And raise it now!
case in point, look no further than a casino in NYC.
Jeannine Nixon looked as if she had hit the jackpot. Ms. Nixon, a customer relations representative at Resorts World Casino in Queens, had just learned that she would be making $40,000 a year, up from $22,300.
“It’s life-changing,” Ms. Nixon, her voice cracking, said on Thursday. “I can finally feel relieved.”
Ms. Nixon, who lives in subsidized housing, said she recently postponed a blood test because she could not afford to pay for it. A single mother, she takes two different buses every morning to take her son to school, before taking two other buses in the opposite direction to get to work. “If I had a car,” Ms. Nixon said, “it’d be a 15-minute ride.”
Peter Ward, president of the Hotel Trades Council, said, “This is the outcome we want, if we’re going to have gambling in New York.”
“We’ve worked to create a situation where the middle class is suddenly within reach of gaming workers,” Mr. Ward added, “not a bunch of minimum-wage jobs where people have to live on the dole to survive.”

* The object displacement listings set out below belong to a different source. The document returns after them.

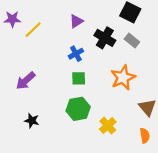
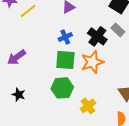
black cross: (105, 38) -> (97, 36), moved
green square: (79, 78) -> (65, 60), size x1.5
orange star: (123, 78) -> (92, 62), moved

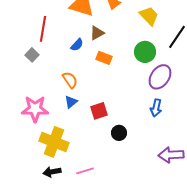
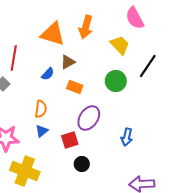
purple ellipse: (160, 77) -> (89, 118), moved
orange semicircle: (70, 80) -> (41, 109), turned 42
black circle: (119, 133) -> (82, 164), moved

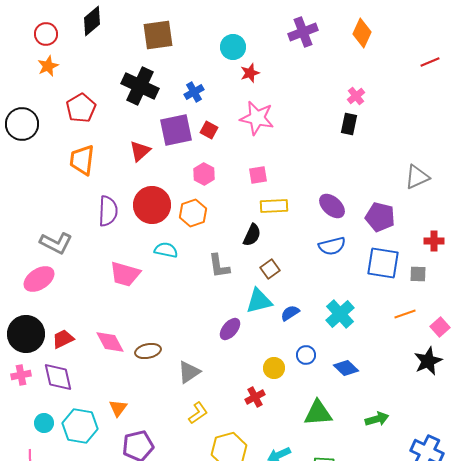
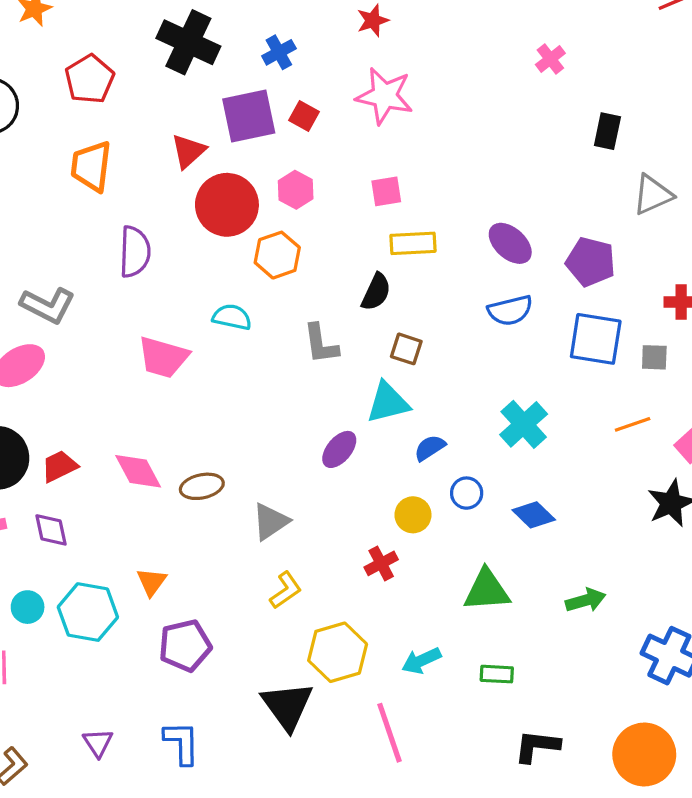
black rectangle: (349, 124) -> (607, 131), moved
red circle: (152, 205) -> (227, 205), moved
brown square: (270, 269) -> (406, 349), turned -36
blue semicircle: (290, 313) -> (430, 448), moved
purple diamond: (58, 377) -> (51, 530), size x0.7

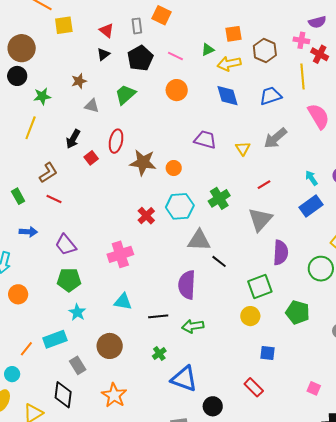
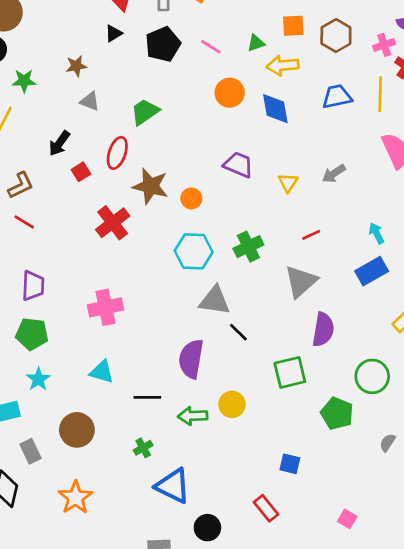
pink cross: (301, 40) -> (384, 45), turned -35
brown hexagon: (265, 50) -> (336, 36), moved
orange circle: (177, 90) -> (230, 93), moved
green trapezoid: (125, 94) -> (145, 112), moved
blue trapezoid: (270, 96) -> (337, 97), moved
gray arrow: (275, 138) -> (334, 174), size x0.7
red cross: (146, 216) -> (113, 223), moved, size x1.4
purple trapezoid: (66, 245) -> (33, 286), turned -145
green circle: (321, 269) -> (372, 376), moved
yellow circle: (250, 316) -> (232, 404), moved

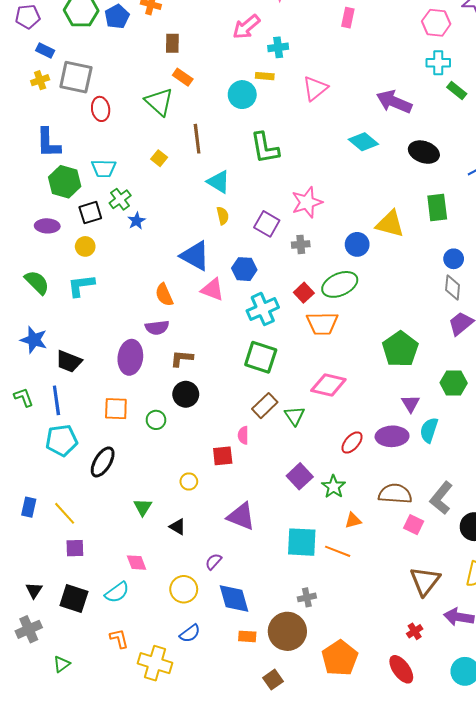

In making his decision, the arbitrator selected by both sides, Elliott D. Shriftman, considered the success of the business, the paycheck necessary for full-time workers to sustain themselves, their spouses and their children without government assistance, and the company’s ability to pay.
“This will restore a path into the middle class for workers in that community that has been eroded over the last several years, given the broader changes in the city economy,” said James A. Parrott, chief economist for the Fiscal Policy Institute, a liberal research group.
read more at:
http://www.nytimes.com/...
You see, Unions do work. Math does work. Pay people more, and they will need less government assistance. Lives will improve, self esteem and family time will also benefit to the positive.
Its a win, Win, WIN!
Twenty bucks an hour seems about right. Elliott D. Shriftman has done the math, and the research. In a very poor area in New York City where rents are low compared to the rest of the city, it still takes 20 an hour to be able to live welfare free, or semi welfare free depending on how many dependents there are in the family. The federal minimum wage is so low, that it has become nothing more than a poverty ensuring wage in certain parts of the country.